» **Prompt**
Show me each line of the listing below where the word "none" appears.

» **Data for this task**
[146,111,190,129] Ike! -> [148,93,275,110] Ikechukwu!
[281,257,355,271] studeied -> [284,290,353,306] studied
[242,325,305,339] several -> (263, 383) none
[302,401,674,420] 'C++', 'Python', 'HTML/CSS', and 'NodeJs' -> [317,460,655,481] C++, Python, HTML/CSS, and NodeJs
...
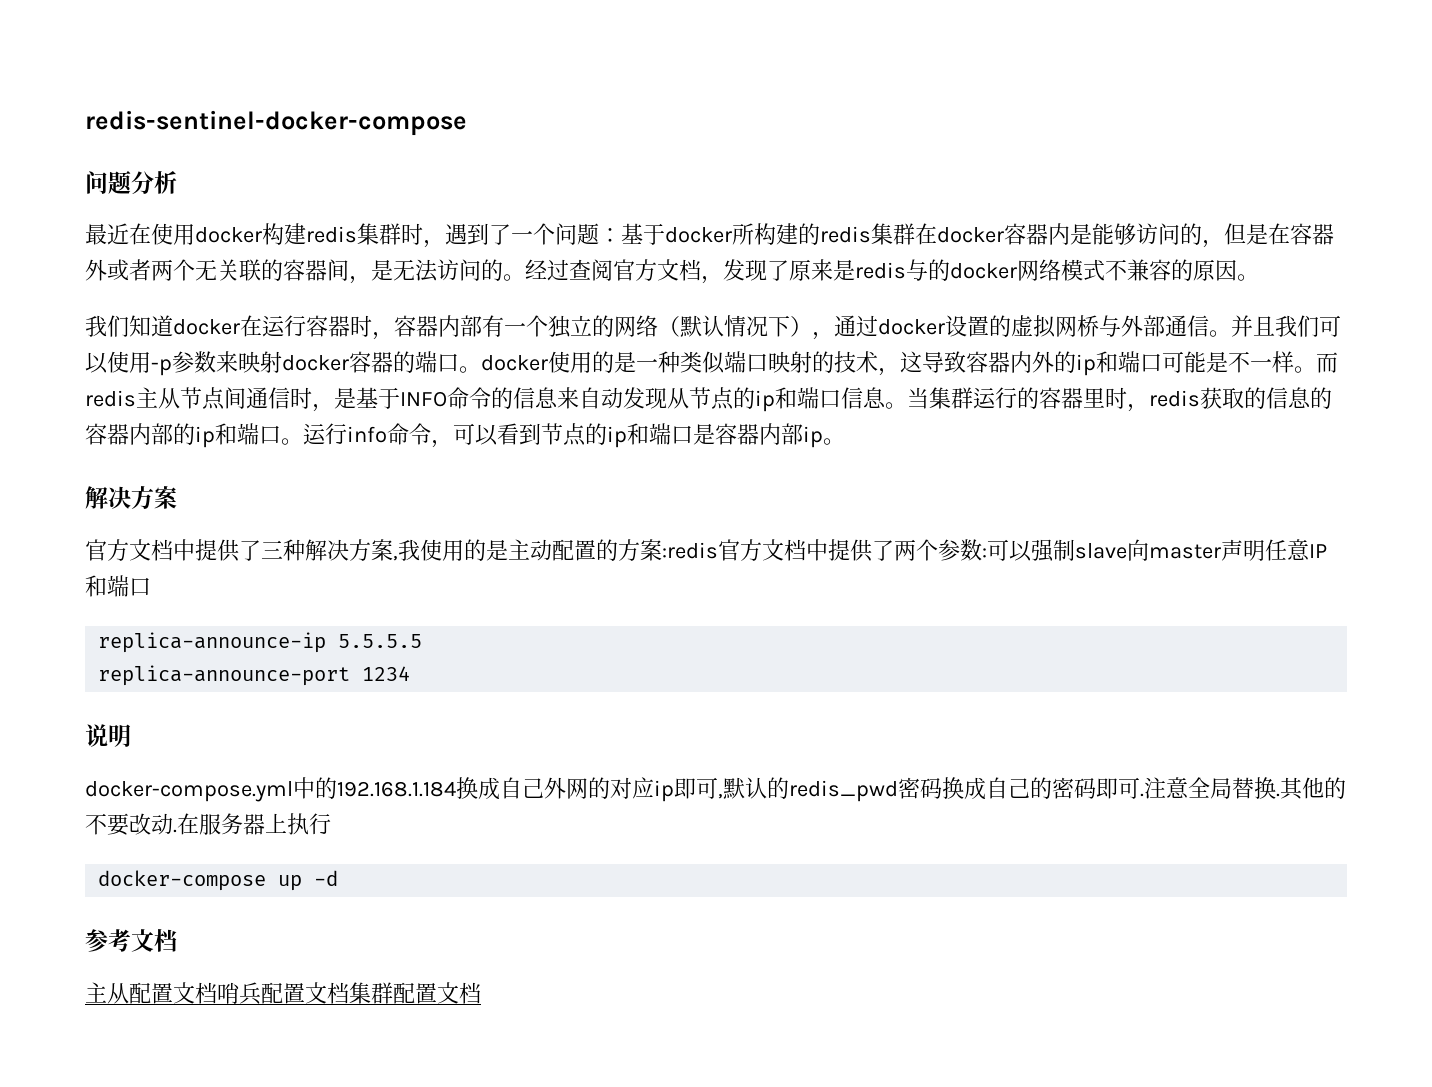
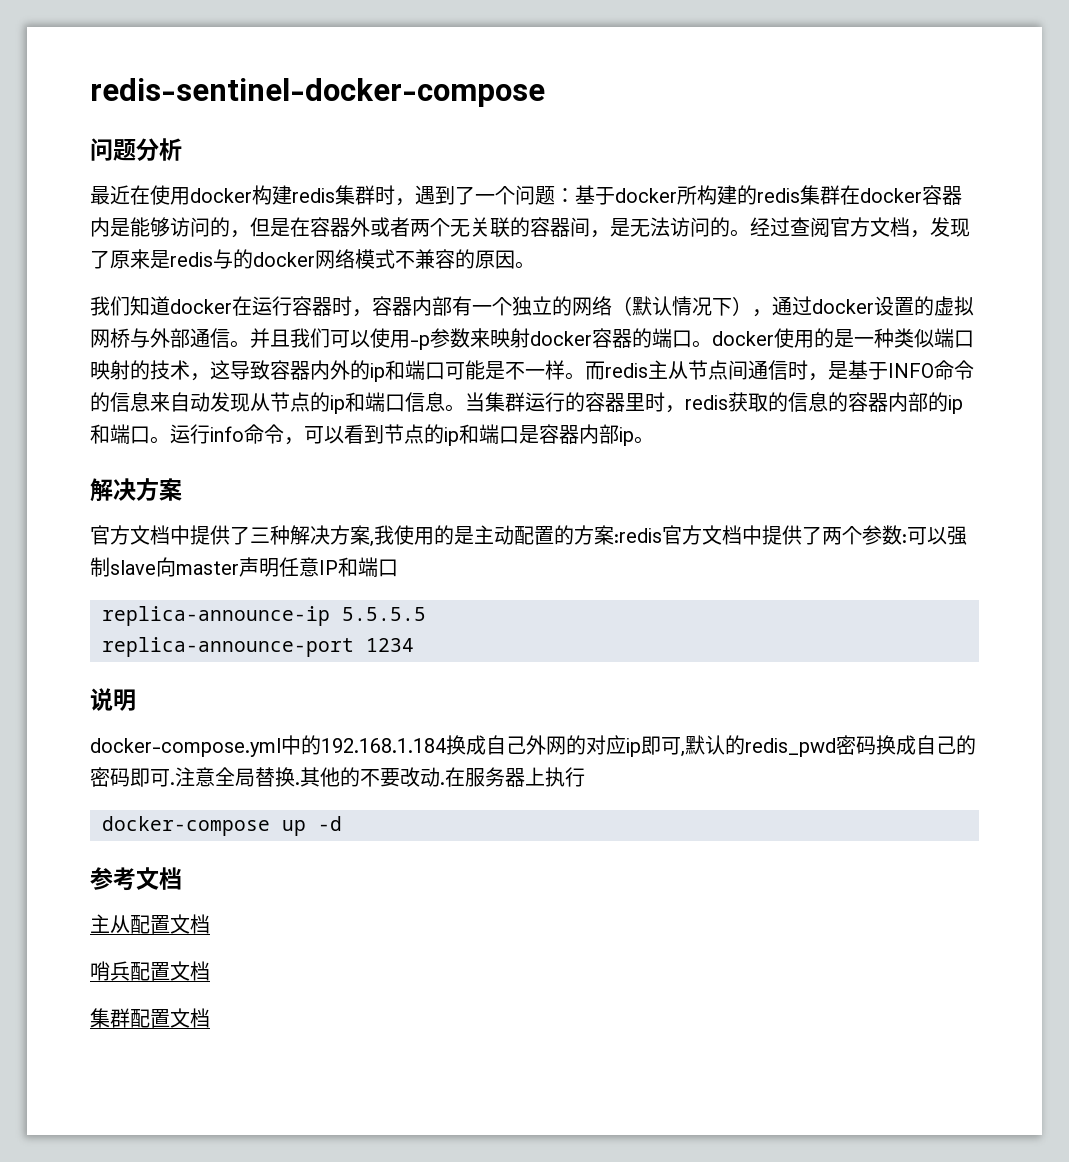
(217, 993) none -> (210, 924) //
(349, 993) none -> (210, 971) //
--
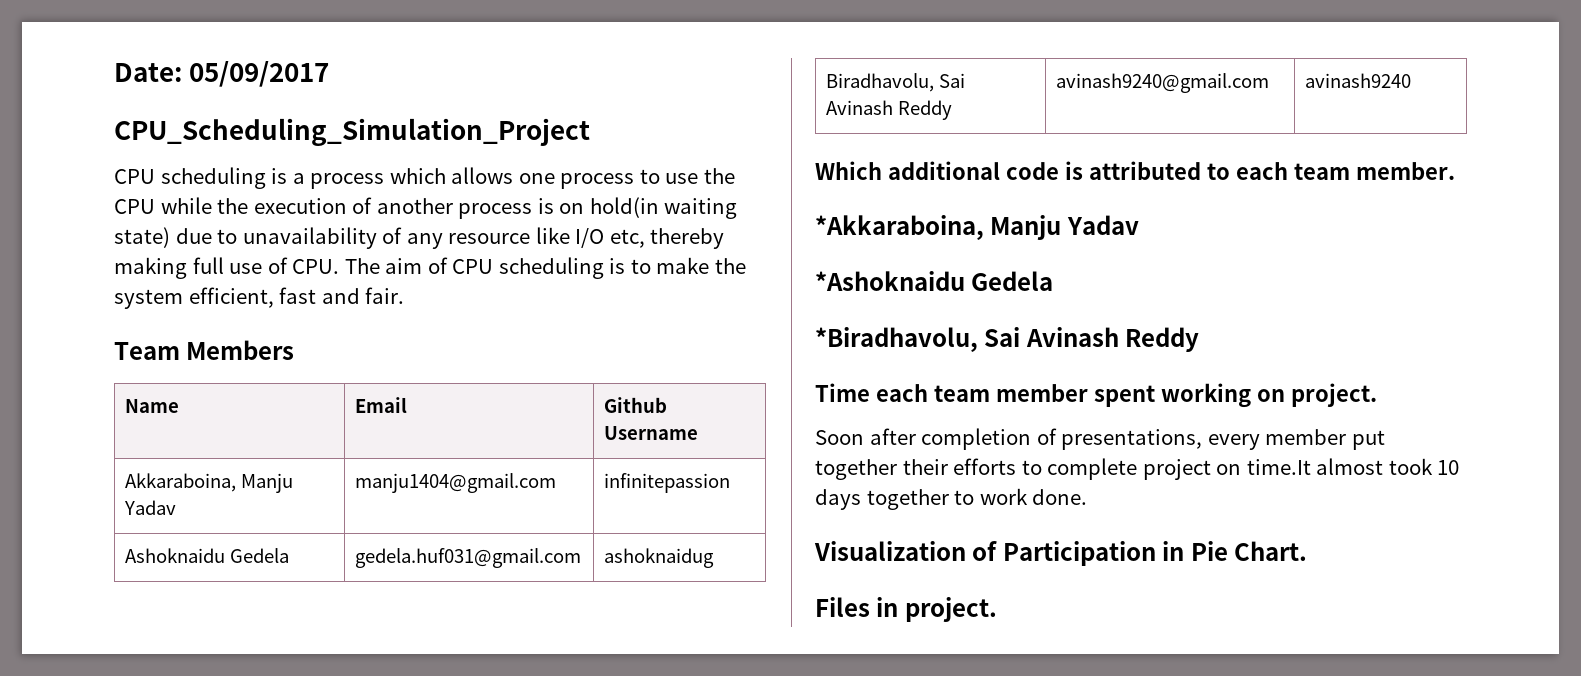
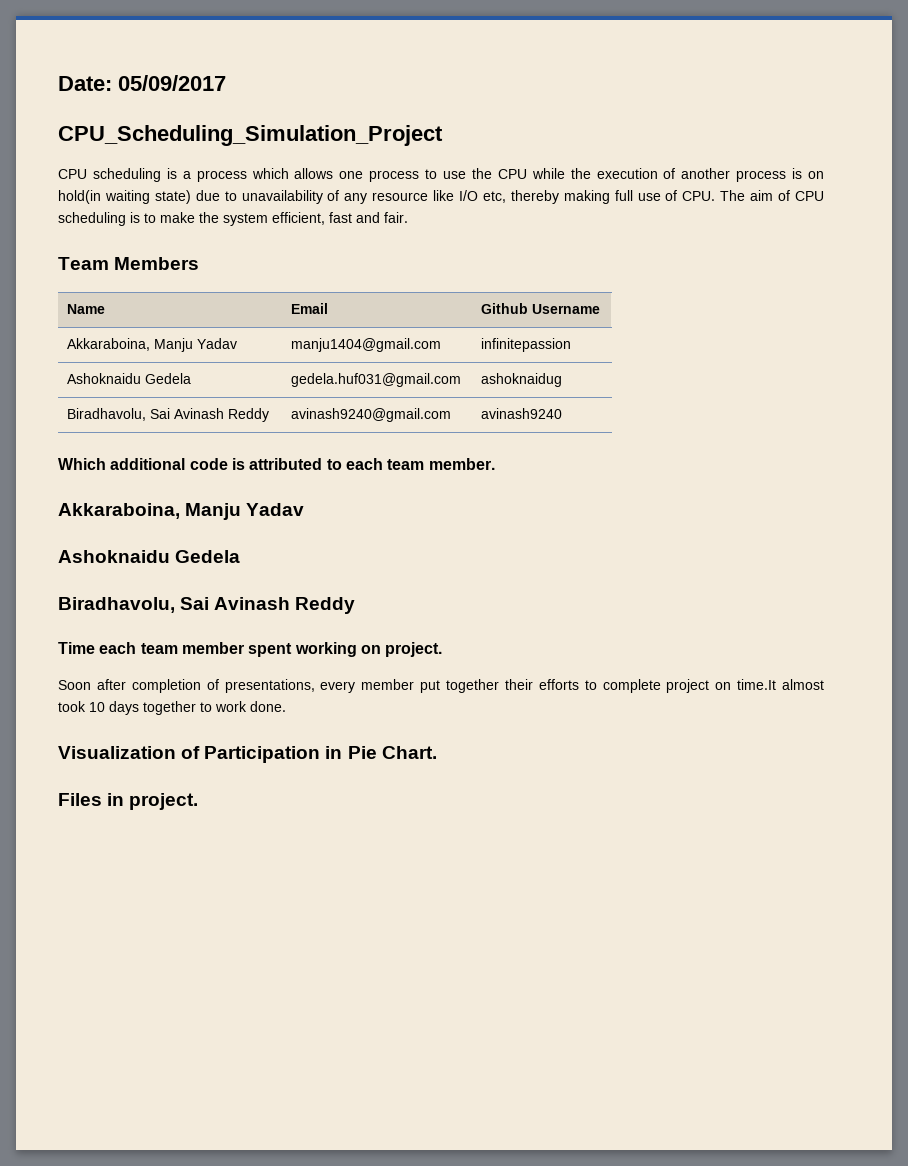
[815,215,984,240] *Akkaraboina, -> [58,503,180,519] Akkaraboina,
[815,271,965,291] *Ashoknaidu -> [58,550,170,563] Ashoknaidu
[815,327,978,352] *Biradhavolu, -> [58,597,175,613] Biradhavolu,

» **Solution below**
[242,325,305,339] several -> (263, 383) none
(217, 993) none -> (210, 924) //
(349, 993) none -> (210, 971) //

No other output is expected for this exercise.